PROBLEM STATEMENT: Copy every line of the material below without any change, leaving out the pictures.

(Records from a collection)
***

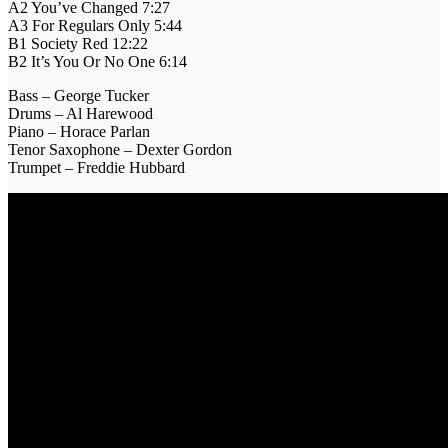
A2 You’ve Changed 7:27
A3 For Regulars Only 5:44
B1 Society Red 12:22
B2 It’s You Or No One 6:14
Bass – George Tucker
Drums – Al Harewood
Piano – Horace Parlan
Tenor Saxophone – Dexter Gordon
Trumpet – Freddie Hubbard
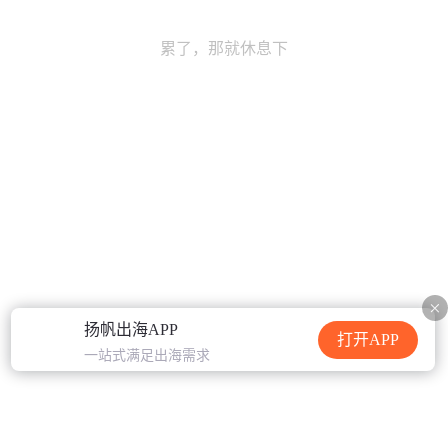
累了，那就休息下
扬帆出海APP
打开APP
一站式满足出海需求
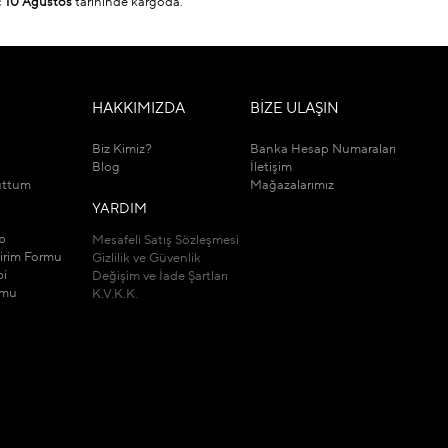
ç
10 Ağustos
tarihinde kargoda.
M
HAKKIMIZDA
BİZE ULAŞIN
Biz Kimiz?
Banka Hesap Numaraları
Blog
İletişim
uttum
Mağazalarımız
YARDIM
ip
Mesafeli Satış Sözleşmesi
dirim Formu
Gizlilik ve Güvenlik
bi
Değişim ve İade Şartları
rmu
K.V.K.K.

***

PROBLEM SOLUTION:
A2 You’ve Changed 7:27
A3 For Regulars Only 5:44
B1 Society Red 12:22
B2 It’s You Or No One 6:14
Bass – George Tucker
Drums – Al Harewood
Piano – Horace Parlan
Tenor Saxophone – Dexter Gordon
Trumpet – Freddie Hubbard
累了，那就休息下
扬帆出海APP
打开APP
一站式满足出海需求
ç
10 Ağustos
tarihinde kargoda.
M
HAKKIMIZDA
BİZE ULAŞIN
Biz Kimiz?
Banka Hesap Numaraları
Blog
İletişim
uttum
Mağazalarımız
YARDIM
ip
Mesafeli Satış Sözleşmesi
dirim Formu
Gizlilik ve Güvenlik
bi
Değişim ve İade Şartları
rmu
K.V.K.K.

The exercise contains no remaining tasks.